• [Set exercise A] Condense the paragraph of the wave plate passage that begins "The ¼ wave plate, as a wave plate" into a single shorter sentence that keeps its main facts.
• [Set exercise B] Retype everything in the wave plate passage from "The ½ wave plate is" down to "or becomes 1.".

• [Document section]
==========

The ½ wave plate is an optical part, which rotates the polarization of the laser beam passing therethrough in an angle of 90 degrees. In this case, the ½ wave plate rotates polarization components of the beams incident onto the objective lens 150 in an angle of approximately 30 degrees (or 60 degrees), so that a laser beam spot formed on the disc 160 forms the ellipse polarization, not the circular polarization. Here, an ellipticity of the ellipse polarization may be configured, so that a ratio of spot diameter (full width of half maximum, or FWHM) approaches or becomes 1.

The ¼ wave plate, as a wave plate selected so that a thickness of the plate to the incident wave comes to a ¼ wavelength, is an optical part, which may convert a linear polarization into the circular polarization and on the contrary, the circular polarization into the linear polarization, by using a double refraction.

Here, the lens 150 focuses the laser beams passed through the wave plate, and forms the laser beam spot on the disc.

==========

• [Data records]
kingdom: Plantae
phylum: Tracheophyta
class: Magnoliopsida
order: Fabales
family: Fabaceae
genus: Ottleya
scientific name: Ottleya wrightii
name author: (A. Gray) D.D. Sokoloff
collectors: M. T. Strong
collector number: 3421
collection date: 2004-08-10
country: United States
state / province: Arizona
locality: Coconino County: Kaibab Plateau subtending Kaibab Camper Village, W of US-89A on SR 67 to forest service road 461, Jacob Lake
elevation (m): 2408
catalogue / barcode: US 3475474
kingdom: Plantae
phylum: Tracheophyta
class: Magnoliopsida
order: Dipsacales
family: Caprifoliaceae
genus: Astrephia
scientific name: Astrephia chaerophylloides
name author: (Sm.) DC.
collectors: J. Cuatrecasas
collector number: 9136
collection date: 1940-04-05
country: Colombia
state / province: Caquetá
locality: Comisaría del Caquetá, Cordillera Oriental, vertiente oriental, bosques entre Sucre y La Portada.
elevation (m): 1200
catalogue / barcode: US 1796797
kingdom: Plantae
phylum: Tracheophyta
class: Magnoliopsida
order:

==========

• [Correct result A] The ¼ wave plate is an optical part whose thickness is chosen to equal a ¼ wavelength of the incident wave, and it uses double refraction to convert linear polarization into circular polarization and circular polarization back into linear polarization.

• [Correct result B]
The ½ wave plate is an optical part, which rotates the polarization of the laser beam passing therethrough in an angle of 90 degrees. In this case, the ½ wave plate rotates polarization components of the beams incident onto the objective lens 150 in an angle of approximately 30 degrees (or 60 degrees), so that a laser beam spot formed on the disc 160 forms the ellipse polarization, not the circular polarization. Here, an ellipticity of the ellipse polarization may be configured, so that a ratio of spot diameter (full width of half maximum, or FWHM) approaches or becomes 1.